### The task
Lift out each line of the data that holds "pamatskola".

*** Source material ***

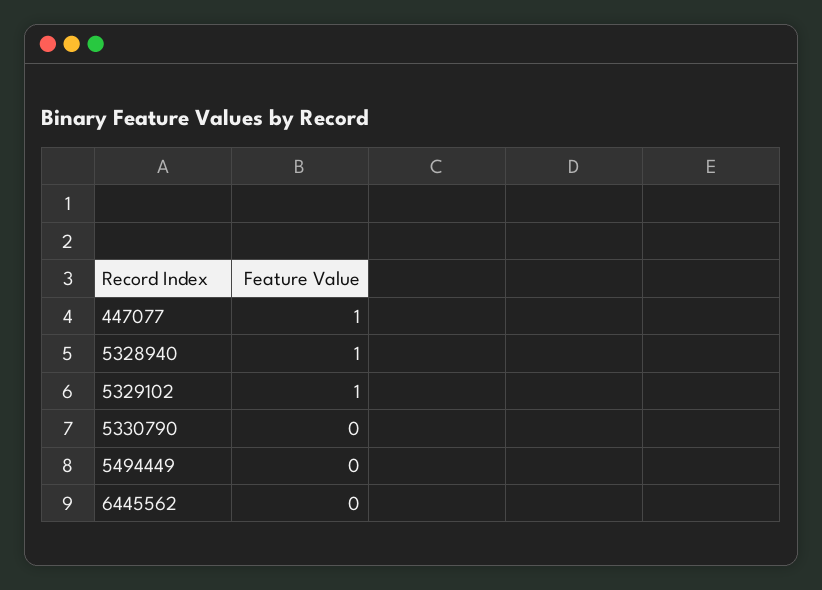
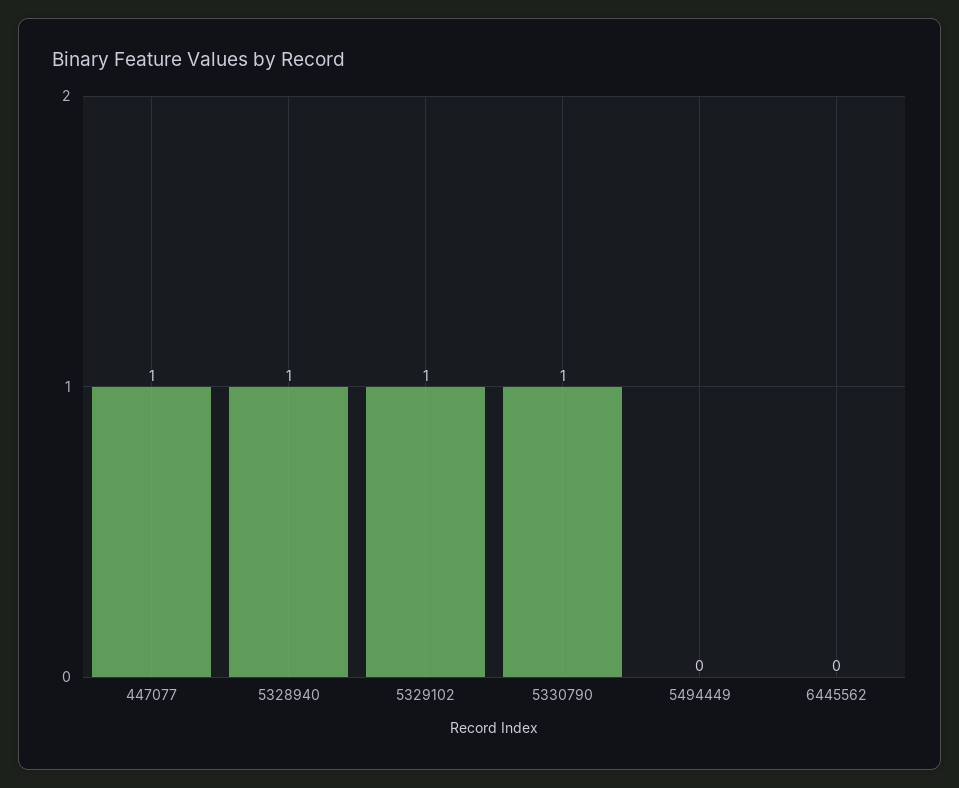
5330790: 0 -> 1

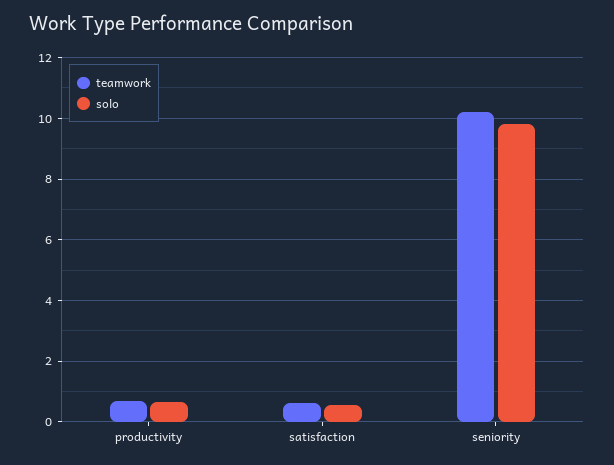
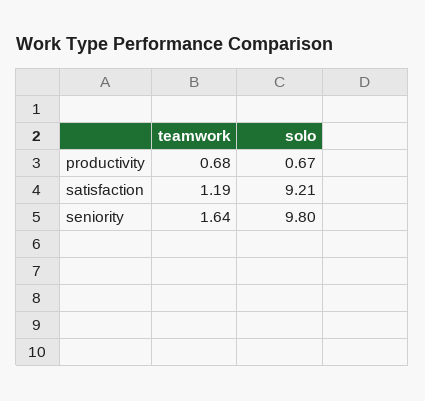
teamwork, satisfaction: 0.6 -> 1.19
solo, satisfaction: 0.6 -> 9.21
teamwork, seniority: 10.2 -> 1.64

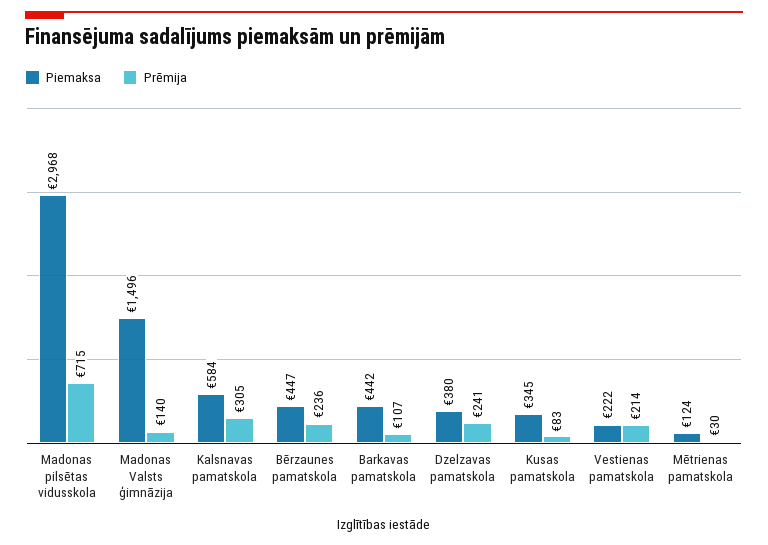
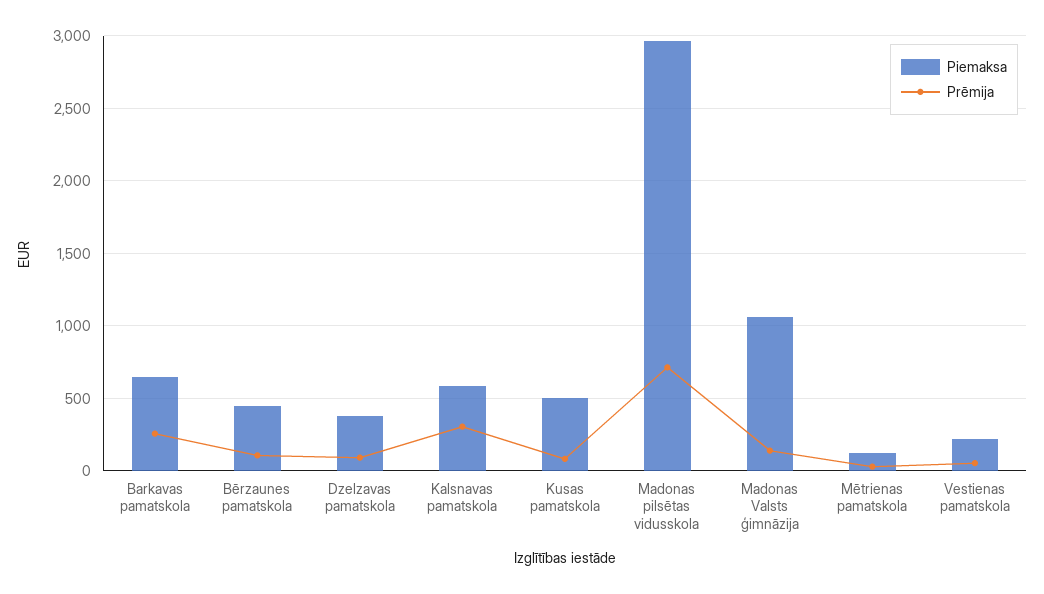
Piemaksa, Madonas Valsts ģimnāzija: 1496 -> 1050
Prēmija, Bērzaunes pamatskola: 236 -> 100
Piemaksa, Barkavas pamatskola: 442 -> 650
Prēmija, Barkavas pamatskola: 107 -> 250
Prēmija, Dzelzavas pamatskola: 241 -> 100
Piemaksa, Kusas pamatskola: 345 -> 500
Prēmija, Vestienas pamatskola: 214 -> 50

***

### Result below
Prēmija, Bērzaunes pamatskola: 236 -> 100
Piemaksa, Barkavas pamatskola: 442 -> 650
Prēmija, Barkavas pamatskola: 107 -> 250
Prēmija, Dzelzavas pamatskola: 241 -> 100
Piemaksa, Kusas pamatskola: 345 -> 500
Prēmija, Vestienas pamatskola: 214 -> 50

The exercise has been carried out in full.